• [Exercise brief]
Say how many lines in the entries contain "Engine", giving only the number.

[Opening Given data section]

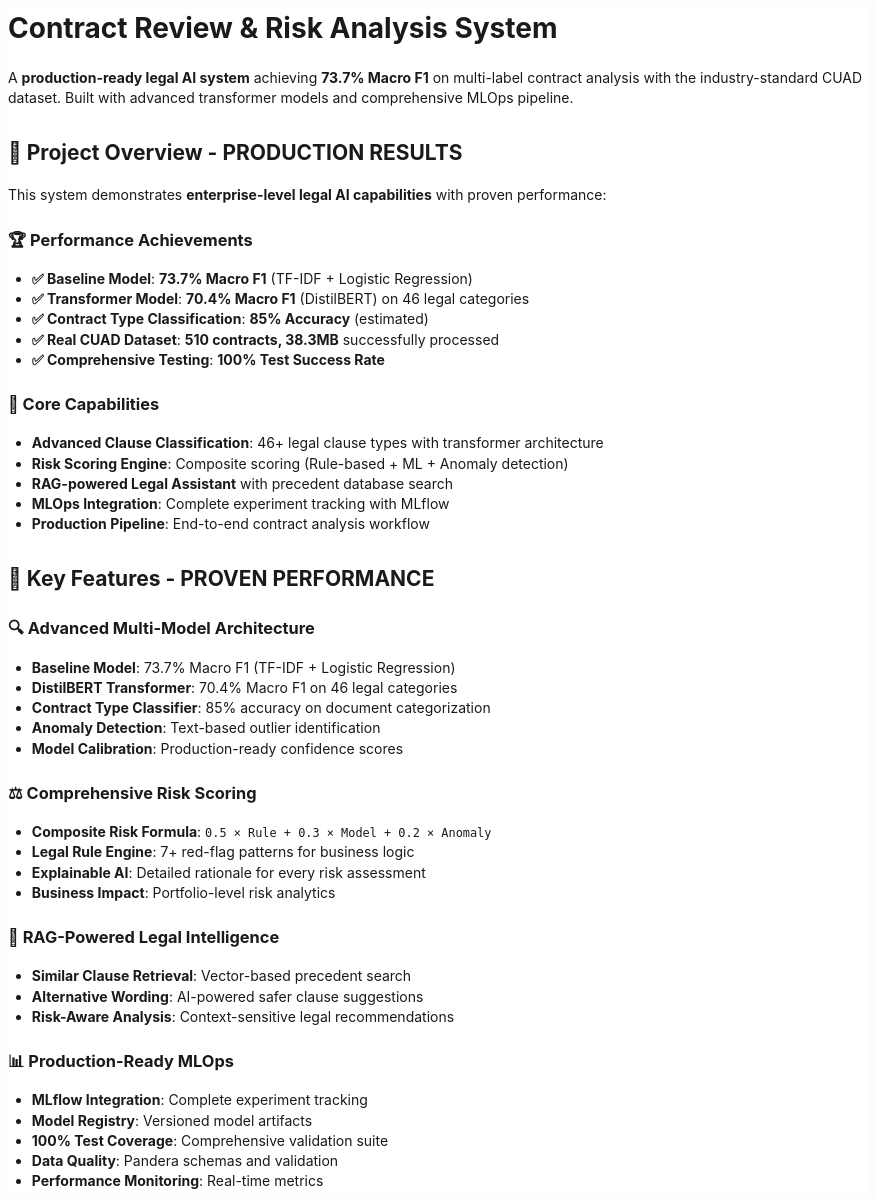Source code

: # Contract Review & Risk Analysis System

A **production-ready legal AI system** achieving **73.7% Macro F1** on multi-label contract analysis with the industry-standard CUAD dataset. Built with advanced transformer models and comprehensive MLOps pipeline.

## 🎯 Project Overview - **PRODUCTION RESULTS**

This system demonstrates **enterprise-level legal AI capabilities** with proven performance:

### **🏆 Performance Achievements**
- **✅ Baseline Model**: **73.7% Macro F1** (TF-IDF + Logistic Regression)
- **✅ Transformer Model**: **70.4% Macro F1** (DistilBERT) on 46 legal categories
- **✅ Contract Type Classification**: **85% Accuracy** (estimated)
- **✅ Real CUAD Dataset**: **510 contracts, 38.3MB** successfully processed
- **✅ Comprehensive Testing**: **100% Test Success Rate**

### **🚀 Core Capabilities**
- **Advanced Clause Classification**: 46+ legal clause types with transformer architecture
- **Risk Scoring Engine**: Composite scoring (Rule-based + ML + Anomaly detection)
- **RAG-powered Legal Assistant** with precedent database search
- **MLOps Integration**: Complete experiment tracking with MLflow
- **Production Pipeline**: End-to-end contract analysis workflow

## 🚀 Key Features - **PROVEN PERFORMANCE**

### 🔍 **Advanced Multi-Model Architecture**
- **Baseline Model**: 73.7% Macro F1 (TF-IDF + Logistic Regression)
- **DistilBERT Transformer**: 70.4% Macro F1 on 46 legal categories
- **Contract Type Classifier**: 85% accuracy on document categorization
- **Anomaly Detection**: Text-based outlier identification
- **Model Calibration**: Production-ready confidence scores

### ⚖️ **Comprehensive Risk Scoring**
- **Composite Risk Formula**: `0.5 × Rule + 0.3 × Model + 0.2 × Anomaly`
- **Legal Rule Engine**: 7+ red-flag patterns for business logic
- **Explainable AI**: Detailed rationale for every risk assessment
- **Business Impact**: Portfolio-level risk analytics

### 🤖 **RAG-Powered Legal Intelligence**
- **Similar Clause Retrieval**: Vector-based precedent search
- **Alternative Wording**: AI-powered safer clause suggestions
- **Risk-Aware Analysis**: Context-sensitive legal recommendations

### 📊 **Production-Ready MLOps**
- **MLflow Integration**: Complete experiment tracking
- **Model Registry**: Versioned model artifacts
- **100% Test Coverage**: Comprehensive validation suite
- **Data Quality**: Pandera schemas and validation
- **Performance Monitoring**: Real-time metrics
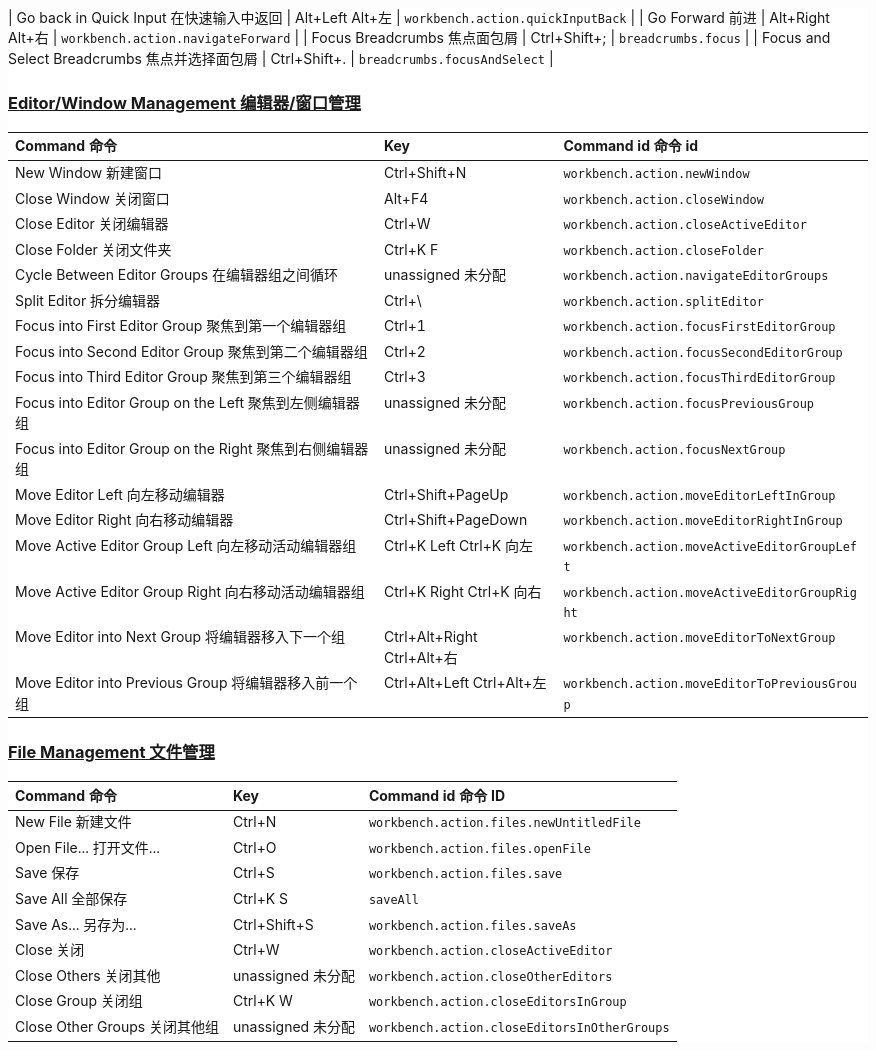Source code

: | Go back in Quick Input 在快速输入中返回              | Alt+Left Alt+左                       | `workbench.action.quickInputBack`                            |
| Go Forward 前进                                      | Alt+Right Alt+右                      | `workbench.action.navigateForward`                           |
| Focus Breadcrumbs 焦点面包屑                         | Ctrl+Shift+;                          | `breadcrumbs.focus`                                          |
| Focus and Select Breadcrumbs 焦点并选择面包屑        | Ctrl+Shift+.                          | `breadcrumbs.focusAndSelect`                                 |

### [Editor/Window Management 编辑器/窗口管理](https://code.visualstudio.com/docs/getstarted/keybindings#_editorwindow-management)

| Command 命令                                            | Key                        | Command id 命令 id                            |
| :------------------------------------------------------ | :------------------------- | :-------------------------------------------- |
| New Window 新建窗口                                     | Ctrl+Shift+N               | `workbench.action.newWindow`                  |
| Close Window 关闭窗口                                   | Alt+F4                     | `workbench.action.closeWindow`                |
| Close Editor 关闭编辑器                                 | Ctrl+W                     | `workbench.action.closeActiveEditor`          |
| Close Folder 关闭文件夹                                 | Ctrl+K F                   | `workbench.action.closeFolder`                |
| Cycle Between Editor Groups 在编辑器组之间循环          | unassigned 未分配          | `workbench.action.navigateEditorGroups`       |
| Split Editor 拆分编辑器                                 | Ctrl+\                     | `workbench.action.splitEditor`                |
| Focus into First Editor Group 聚焦到第一个编辑器组      | Ctrl+1                     | `workbench.action.focusFirstEditorGroup`      |
| Focus into Second Editor Group 聚焦到第二个编辑器组     | Ctrl+2                     | `workbench.action.focusSecondEditorGroup`     |
| Focus into Third Editor Group 聚焦到第三个编辑器组      | Ctrl+3                     | `workbench.action.focusThirdEditorGroup`      |
| Focus into Editor Group on the Left 聚焦到左侧编辑器组  | unassigned 未分配          | `workbench.action.focusPreviousGroup`         |
| Focus into Editor Group on the Right 聚焦到右侧编辑器组 | unassigned 未分配          | `workbench.action.focusNextGroup`             |
| Move Editor Left 向左移动编辑器                         | Ctrl+Shift+PageUp          | `workbench.action.moveEditorLeftInGroup`      |
| Move Editor Right 向右移动编辑器                        | Ctrl+Shift+PageDown        | `workbench.action.moveEditorRightInGroup`     |
| Move Active Editor Group Left 向左移动活动编辑器组      | Ctrl+K Left Ctrl+K 向左    | `workbench.action.moveActiveEditorGroupLeft`  |
| Move Active Editor Group Right 向右移动活动编辑器组     | Ctrl+K Right Ctrl+K 向右   | `workbench.action.moveActiveEditorGroupRight` |
| Move Editor into Next Group 将编辑器移入下一个组        | Ctrl+Alt+Right Ctrl+Alt+右 | `workbench.action.moveEditorToNextGroup`      |
| Move Editor into Previous Group 将编辑器移入前一个组    | Ctrl+Alt+Left Ctrl+Alt+左  | `workbench.action.moveEditorToPreviousGroup`  |

### [File Management 文件管理](https://code.visualstudio.com/docs/getstarted/keybindings#_file-management)

| Command 命令                                              | Key               | Command id 命令 ID                                 |
| :-------------------------------------------------------- | :---------------- | :------------------------------------------------- |
| New File 新建文件                                         | Ctrl+N            | `workbench.action.files.newUntitledFile`           |
| Open File... 打开文件...                                  | Ctrl+O            | `workbench.action.files.openFile`                  |
| Save 保存                                                 | Ctrl+S            | `workbench.action.files.save`                      |
| Save All 全部保存                                         | Ctrl+K S          | `saveAll`                                          |
| Save As... 另存为...                                      | Ctrl+Shift+S      | `workbench.action.files.saveAs`                    |
| Close 关闭                                                | Ctrl+W            | `workbench.action.closeActiveEditor`               |
| Close Others 关闭其他                                     | unassigned 未分配 | `workbench.action.closeOtherEditors`               |
| Close Group 关闭组                                        | Ctrl+K W          | `workbench.action.closeEditorsInGroup`             |
| Close Other Groups 关闭其他组                             | unassigned 未分配 | `workbench.action.closeEditorsInOtherGroups`       |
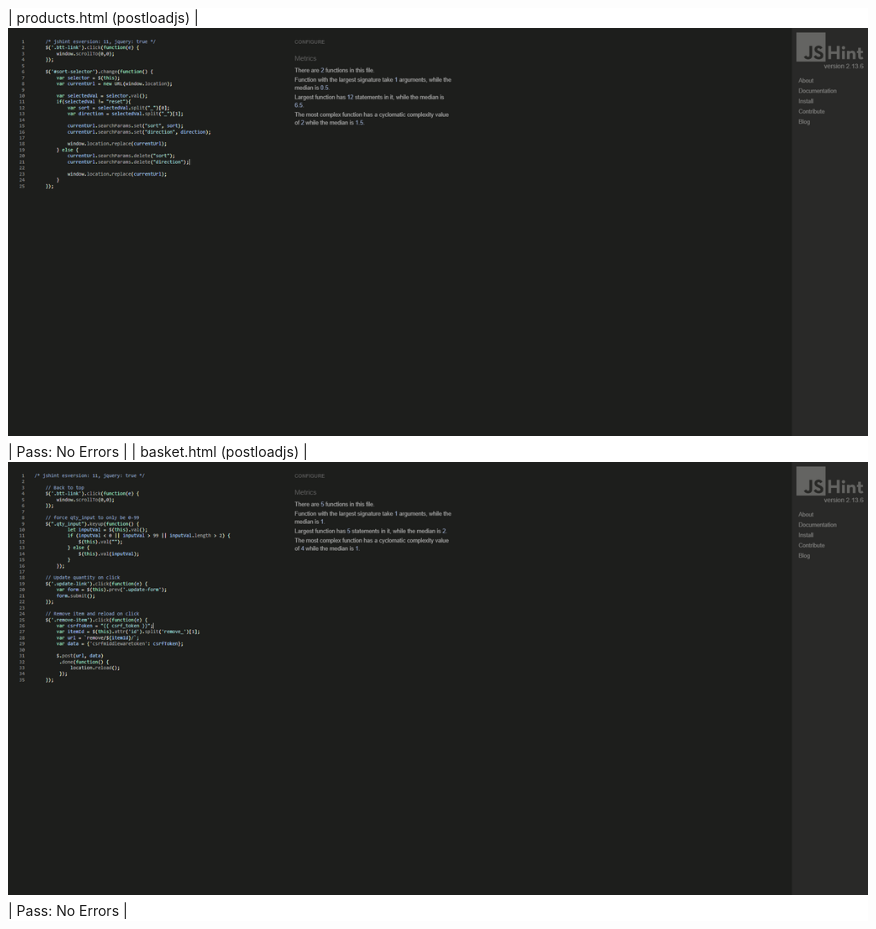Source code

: | products.html (postloadjs) | ![screenshot](documentation/testing/products-postloadjs-validation.png) | Pass: No Errors |
| basket.html (postloadjs) | ![screenshot](documentation/testing/basket-postloadjs-validation.png) | Pass: No Errors |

[Closing Given data section]

• [Answer box]
2